Tester des têtes de détection incendie par drone
Initiée fin août 2016 pour une durée de 2 ans, la collaboration entre Spie, le ténor des services pour l’énergie et les communications, et l’opérateur de drones Azur Drones, spécialiste d’imagerie technique, vise à développer un service de maintenance pour inspecter efficacement les 300 têtes de détection d’incendie qui équipent un site culturel sensible à Paris. Problème, la hauteur des salles de ce bâtiment est très élevée, de 15 à 18 mètres. Du coup, impossible d’utiliser une nacelle ou des perches. D’où l’idée de Spie Île-de-France Nord-Ouest et d’Azur Drones de concevoir un prototype de drone d’un mètre de diamètre, équipé d’un réceptacle et d’une bombe de gaz contrôlée à distance afin d’opérer les tests. Unique en France, cette solution par drone est donc née des difficultés à trouver un dispositif performant pour des salles de grande hauteur. Tandis que le drone présente l’avantage d’éviter aux salariés de Spie d’intervenir en hauteur. « Cette innovation n’est que le premier pas dans l’intégration des nouvelles technologies au cœur des métiers des systèmes de sécurité incendie, décrit Florian Vandamme, responsable d’activités de la sécurité des systèmes d’information chez Spie Île-de-France Nord-Ouest.
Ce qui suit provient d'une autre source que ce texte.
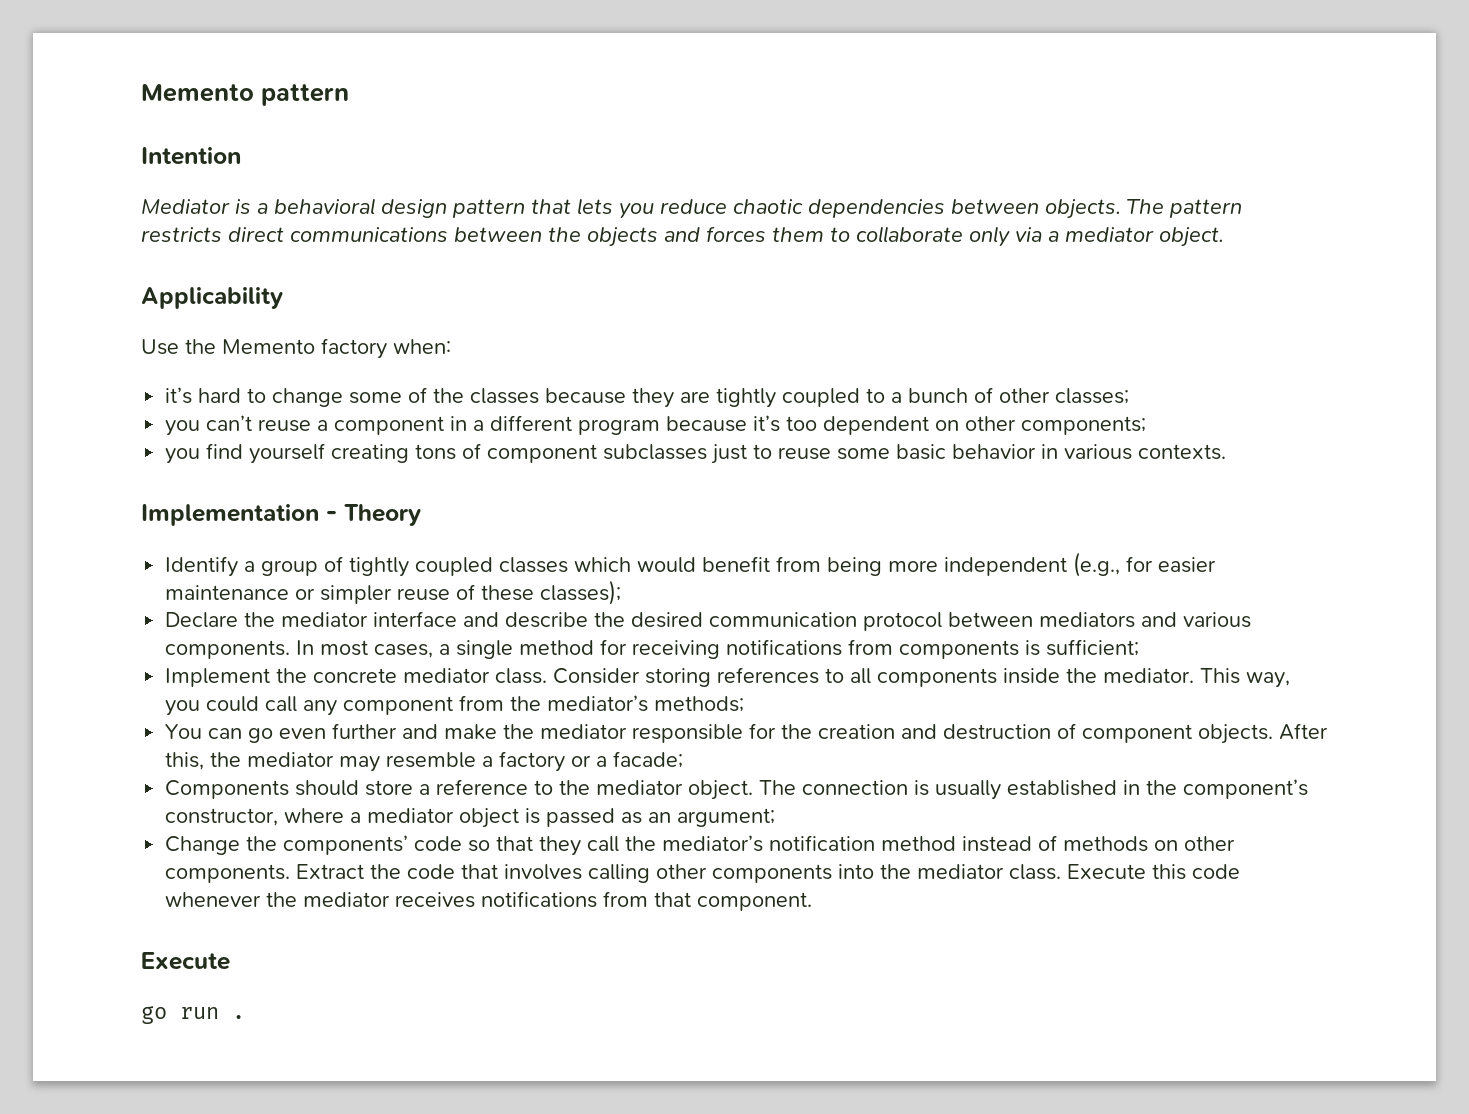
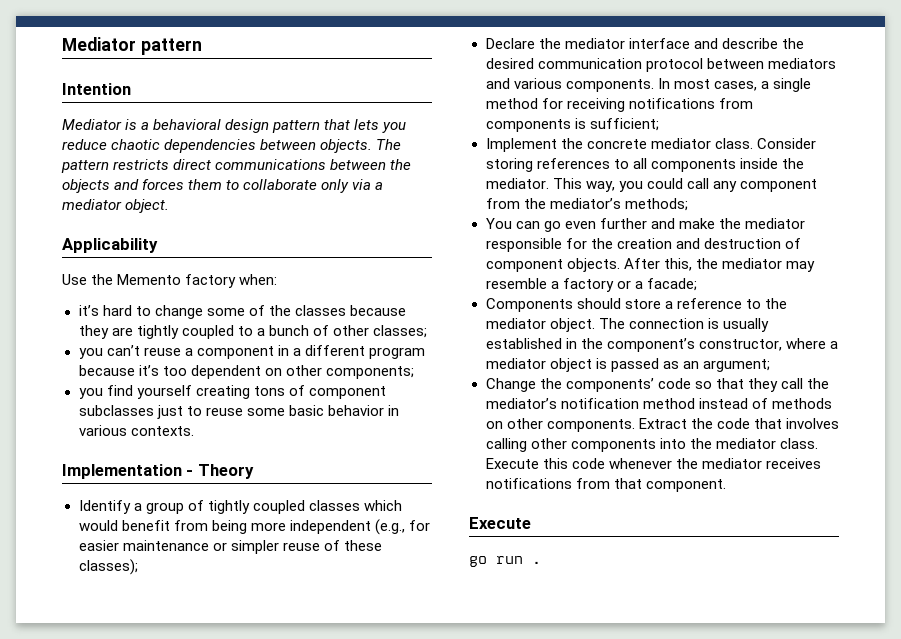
[141,84,254,102] Memento -> [62,37,136,51] Mediator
Nous envisageons désormais de généraliser cette méthode au niveau national en la déployant sur d’autres sites. Elle pourrait d’ailleurs être utile dans d’autres corps de métiers nécessitant efficacité et rapidité. »
Vers le drone autonome
Mais c’est le drone de 3ème génération qui risque de récolter le premier les fruits de la R&D. « Nous sommes positionnés sur un marché en devenir. Le drone est loin d’avoir montré tout son potentiel, estime Moïse Rogez, PDG de la start-up Pixiel Security, créée en 2011, qui avec près de 40 salariés, réalise un chiffre d’affaires de 2 millions d’euros dont elle investit la moitié en R&D surtout pour faire de son NeoSafe, un drone totalement autonome. « Avec l’autonomie, il s’agit de s’affranchir de l’expertise du pilote et de tout ce qui tourne autour de la mise en œuvre du drone : le sortir du camion, le brancher, notamment à l’hyperviseur de sécurité de l’entreprise, et le mettre en route. Pour ce faire, nous développons les technologies qui en font un robot volant, à demeure pour les sites industriels et les grands espaces. L’objectif vise donc à lui assigner des missions automatiques mais dont le contenu (horaires, trajets, retour pour la recharge…) est aléatoire, souligne Moïse Rogez. C’est cette rupture technologique qui va permettre au drone de se développer dans la sécurité. » Avec l’autonomie, Pixiel espère aider ses clients, essentiellement des sociétés privées de sécurité, à réduire leurs coûts et à augmenter leurs marges. « Nous pensons pouvoir multiplier leurs marges actuelles par un facteur 3 ou 4 », reprend Moïse Rogez.